In deze strafzaak staat verdachte terecht wegens poging tot oplichting van de Belastingdienst ex artikel 326 Sr. Hij zou aan de Belastingdienst een verzoek om uitstel van betaling van een openstaande belastingschuld van € 30.000 hebben opgestuurd met valse stukken als onderbouwing. De rechtsvraag die Hof Den Haag dient te beantwoorden is of het verlenen van uitstel van betaling door de Belastingdienst kan worden beschouwd als “het verlenen van een dienst” zoals beschreven in artikel 326 Sr.

Het hof oordeelt van niet.

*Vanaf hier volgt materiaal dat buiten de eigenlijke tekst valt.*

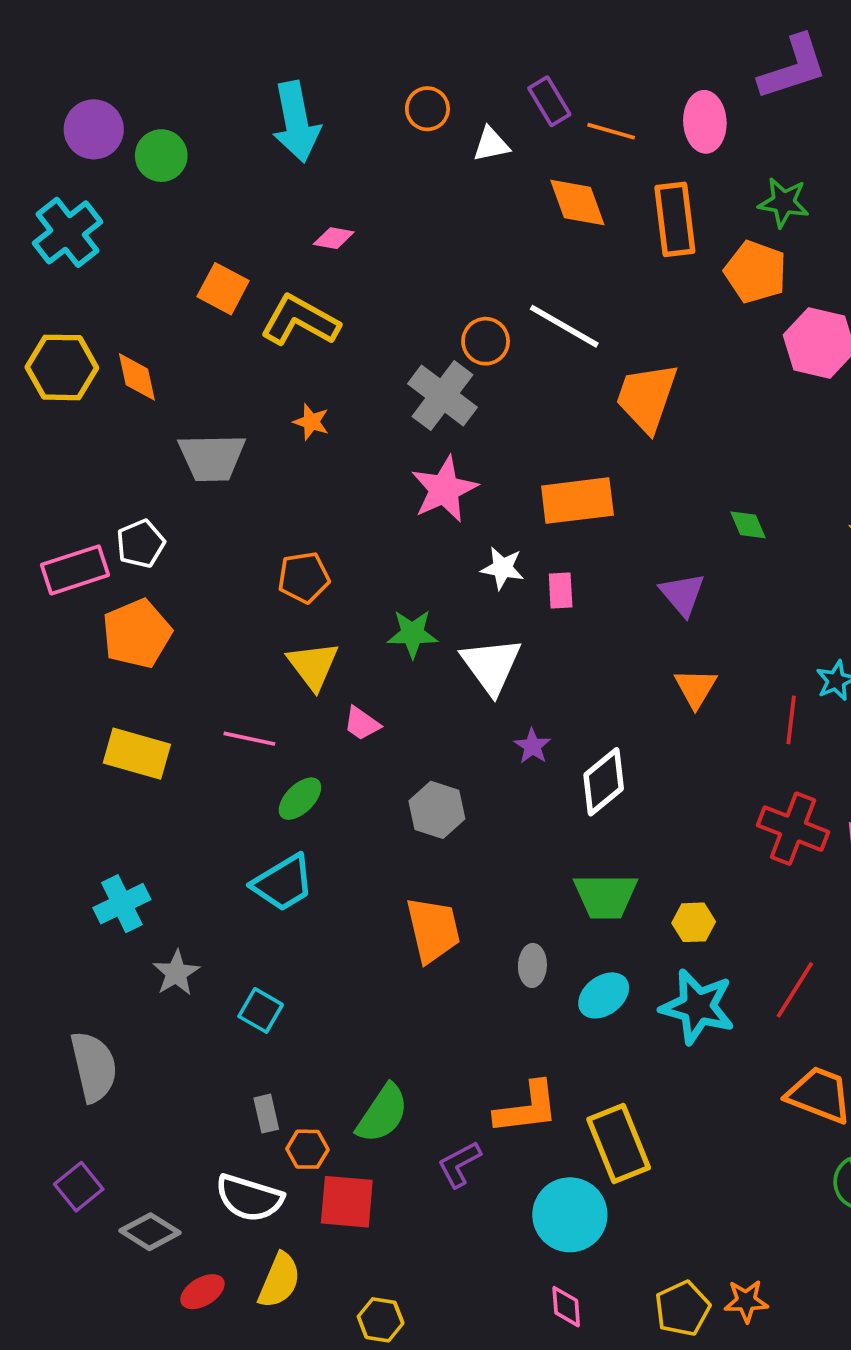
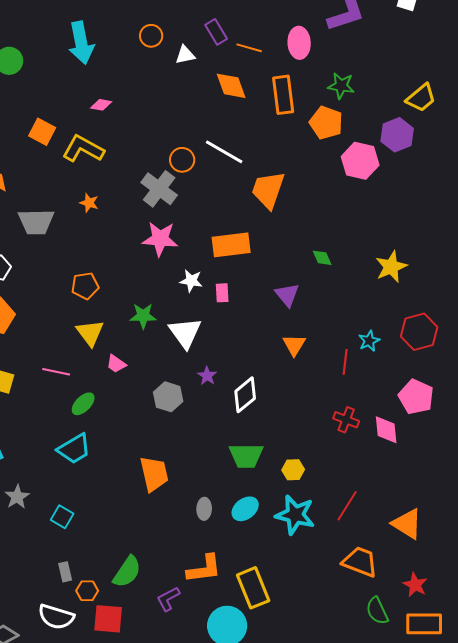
pink star: (444, 489) -> (160, 239), turned 30
gray hexagon: (437, 810) -> (168, 397), moved
red cross: (793, 829) -> (346, 420), size x0.7
gray ellipse: (532, 965) -> (204, 509), moved

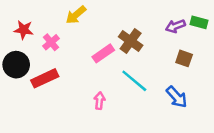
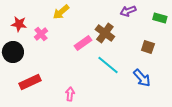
purple arrow: (175, 26) -> (128, 11), moved
red rectangle: (45, 78) -> (30, 82), moved
pink arrow: (99, 101) -> (70, 94), moved

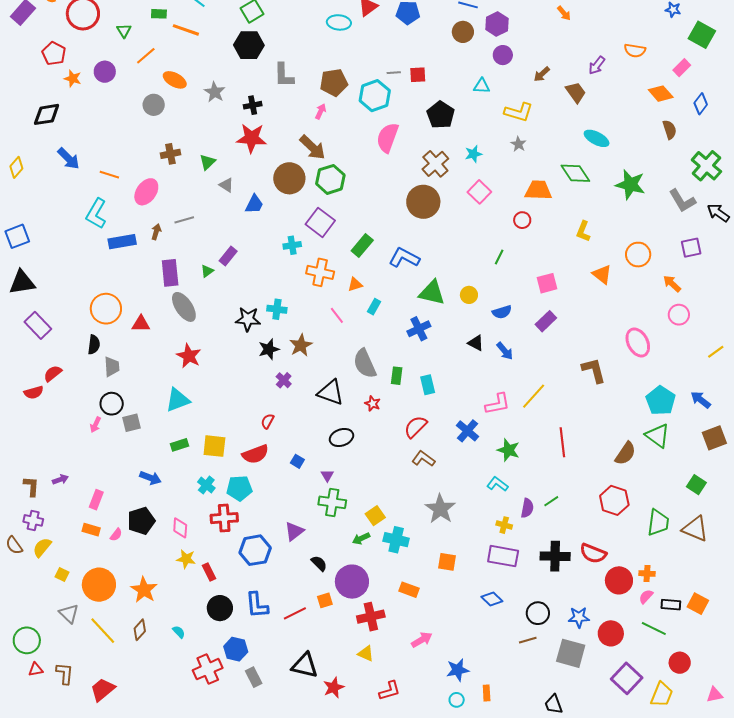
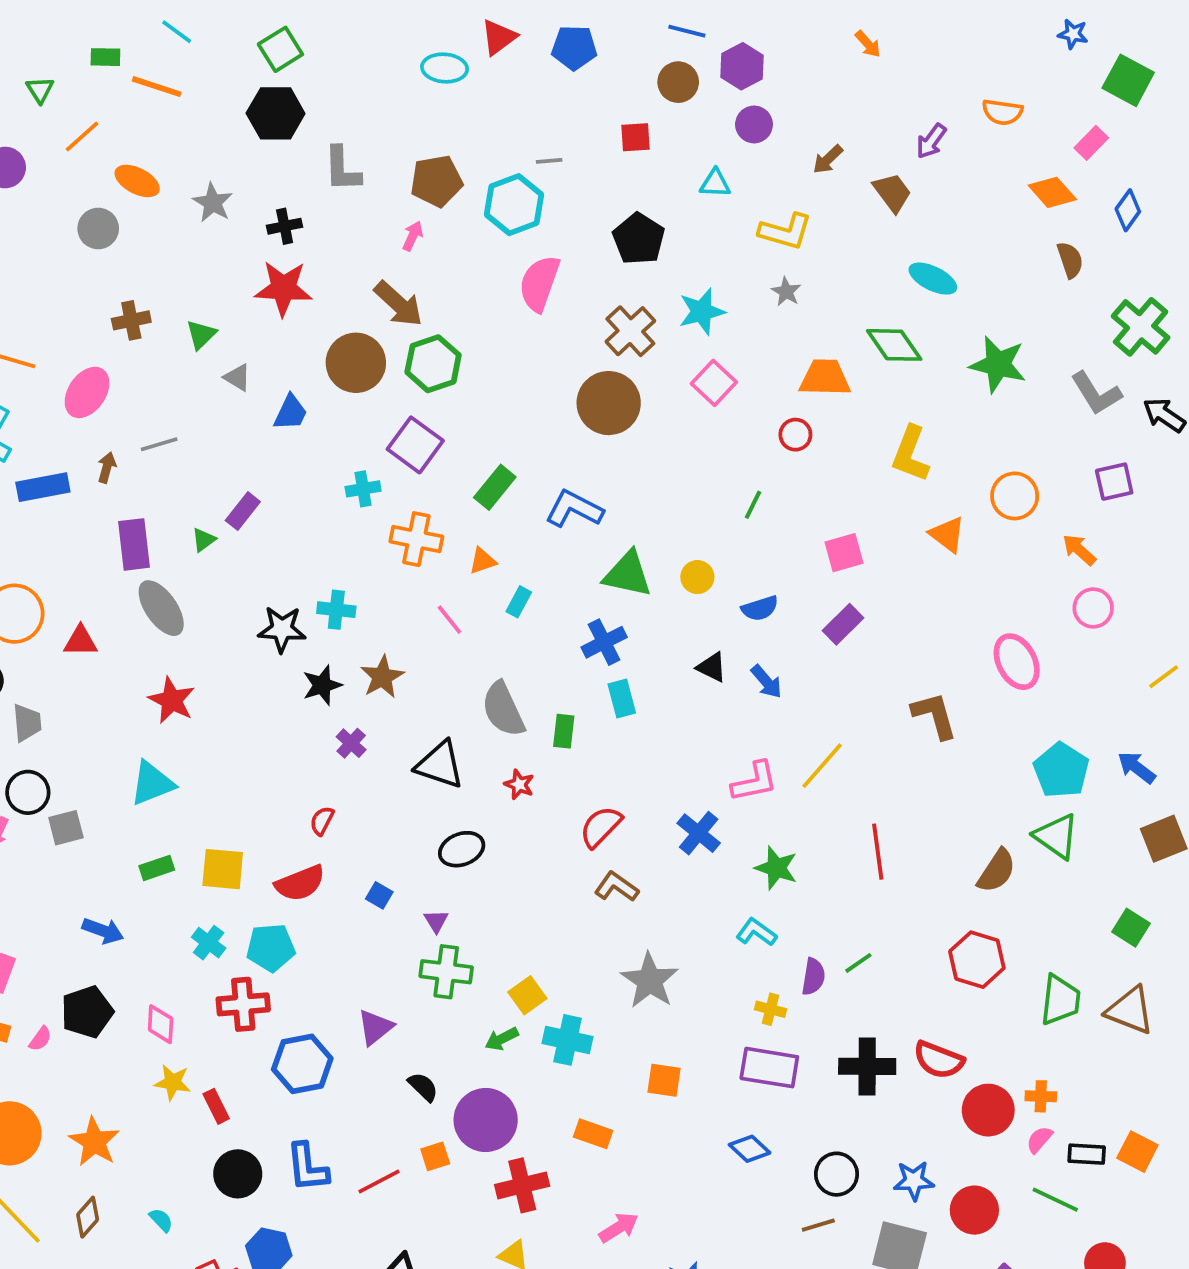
red square: (418, 75) -> (636, 137), moved
cyan star: (473, 154) -> (702, 312), size x1.4
yellow L-shape: (583, 231) -> (911, 454), size x1.4
cyan rectangle: (428, 385) -> (622, 698), moved

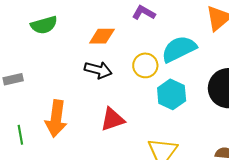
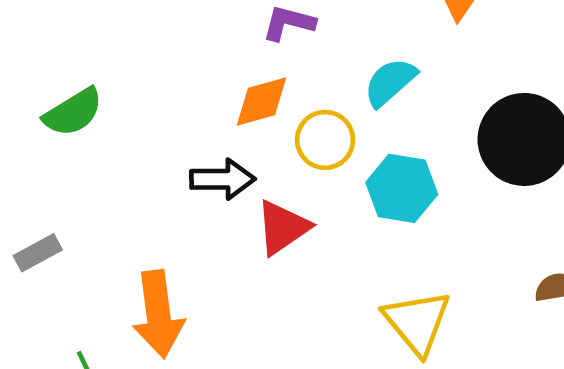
orange diamond: (102, 36) -> (261, 101), moved
cyan semicircle: (179, 49) -> (390, 82), size x0.7
red triangle: (112, 119) -> (283, 227), moved

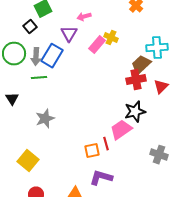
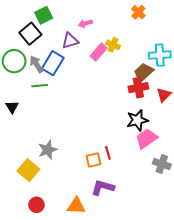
black square: (30, 27) -> (30, 34), size x1.5
purple triangle: (69, 34) -> (70, 41), turned 42
gray arrow: (36, 57) -> (36, 64), turned 144
gray star: (45, 119) -> (48, 150), moved
pink trapezoid: (121, 130) -> (147, 139), moved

De enkele omstandigheid dat een belastingschuldige een valse hoedanigheid, listige kunstgrepen en/of andere middelen heeft ingezet om uitstel van betaling te bewerkstelligen, betekent niet zonder meer dat de Belastingdienst – bij inwilliging van het verzoek om uitstel – “een dienst” als bedoeld in artikel 326 Sr “verleent”.

Volgens het hof heeft de Belastingdienst door in te stemmen met een verzoek tot uitstel van betaling nog geen financieel nadeel of verlies geleden. De openstaande belastingschuld blijft immers bestaan en (dwang)invordering daarvan blijft mogelijk, bijvoorbeeld door het leggen van beslag. Bij overschrijding van de voor de belastingaanslag geldende betalingstermijn wordt op grond van de wet over de volledige periode (van uitstel) aan de belastingschuldige invorderingsrente in rekening gebracht.

Nu  is gesteld noch anderszins is gebleken dat de Belastingdienst financieel nadeel zou hebben kunnen lijden door het handelen van verdachte, dient hij te worden vrijgesproken van poging tot oplichting van de Belastingdienst.